Job -
Here the job is to copy the data exactly and to exclude every image from it.
________________________
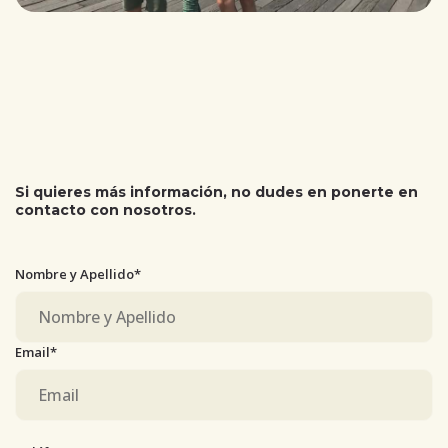
Si quieres más información, no dudes en ponerte en
contacto con nosotros.
Nombre y Apellido*
Email*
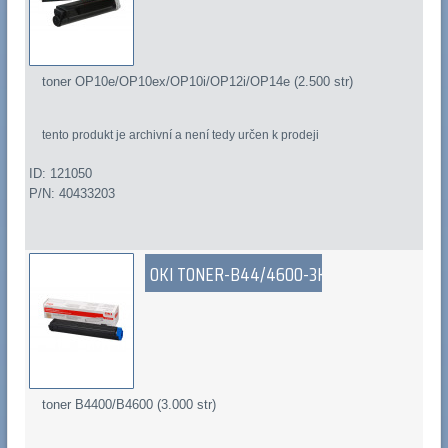
toner OP10e/OP10ex/OP10i/OP12i/OP14e (2.500 str)
tento produkt je archivní a není tedy určen k prodeji
ID: 121050
P/N: 40433203
OKI TONER-B44/4600-3K
toner B4400/B4600 (3.000 str)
________________________
Completed task -
Si quieres más información, no dudes en ponerte en
contacto con nosotros.
Nombre y Apellido*
Email*
toner OP10e/OP10ex/OP10i/OP12i/OP14e (2.500 str)
tento produkt je archivní a není tedy určen k prodeji
ID: 121050
P/N: 40433203
OKI TONER-B44/4600-3K
toner B4400/B4600 (3.000 str)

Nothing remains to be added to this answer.